I was struck by how few mentions of the pro game came up and how often the conversation turned to architecture and course renovation, pace of play, equipment and the struggle to keep it under control. We were all facing the same challenges and to hear how Quaker Ridge had handled its renovation with Gil Hanse or how Formby was still debating whether the fir trees belonged, how the Carnoustie guys compared their rough to Brookline's, was reassuring.
If nothing else, the gathering gave birth to dozens of golf trips over the next couple of years, where the conversation will continue.
On Monday we played a kind of low-key Ryder Cup match, 18 players to a side. A member of the U.K. side pointed out in congratulations to the American side that the "Centenary Cup" was the only international cup we held at this point. Ouch.
Then as attendees headed for buses and planes, I sat there and tried to estimate the amount of time these 100 or so amateurs had devoted to the game -- serving on golf and green committees, volunteering at tournaments, running junior programs, liaising with other clubs, putting on British and US Amateurs.
A conservative estimate: 500,000 hours.
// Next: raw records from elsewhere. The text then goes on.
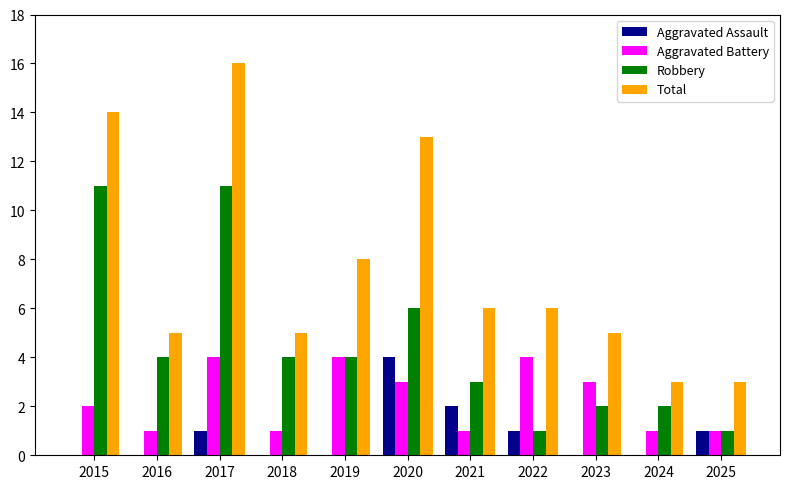

What is the sum of the Robbery values at 2020 and 2019?

10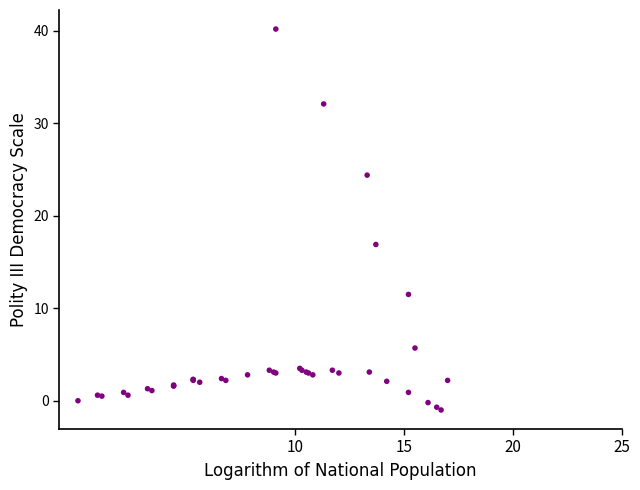

What Y value in the scatter plot is closest to 19?

16.9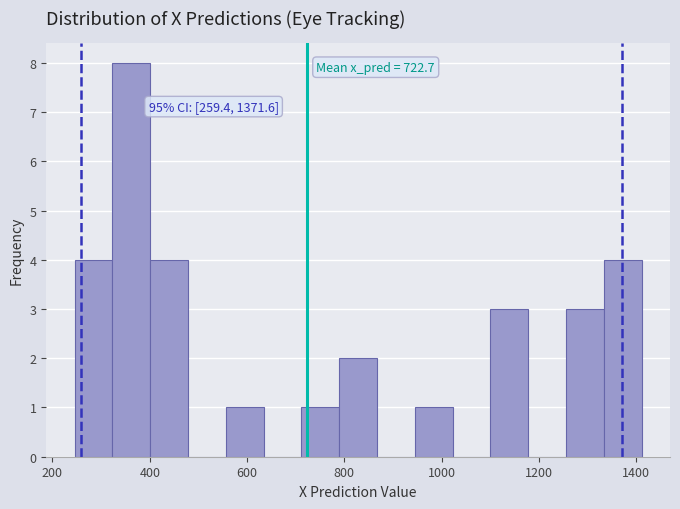

Read against the x-axis, roughly where is the centre of the tallest bar?

360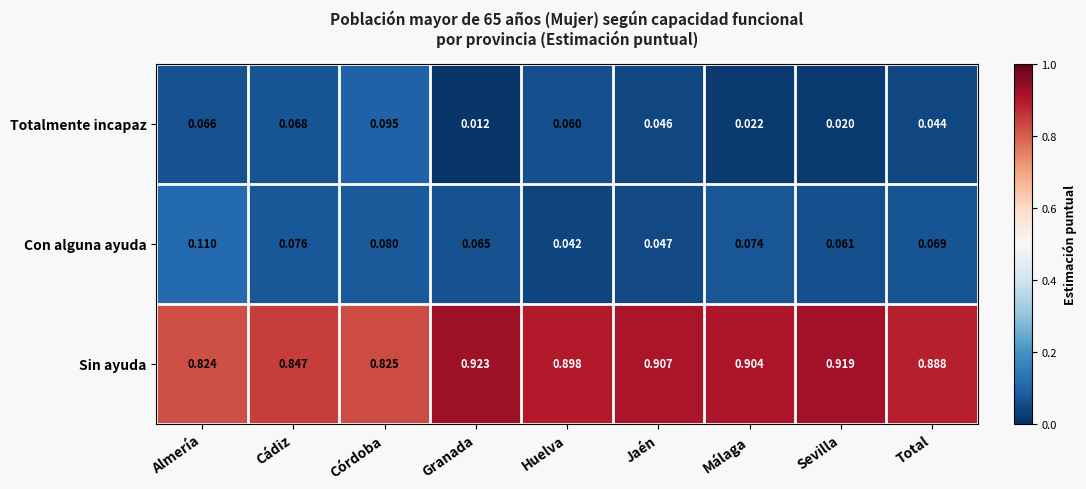

Is the value of Totalmente incapaz at Jaén greater than the value of Sin ayuda at Total?

No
A hundred years from now, this gathering of stewards will look very different. More nations. Different accents. But, one hopes, with the same devotion to the sport.
I was still mulling that over when Charles, one of the UK friends I'd made stopped by the table. "Listen," he said urgently. "Do you have Patrick's email," referring to a fellow club member of mine. "He said something about the golf swing that I need to follow up with him about. Very interesting. I think it could make a difference."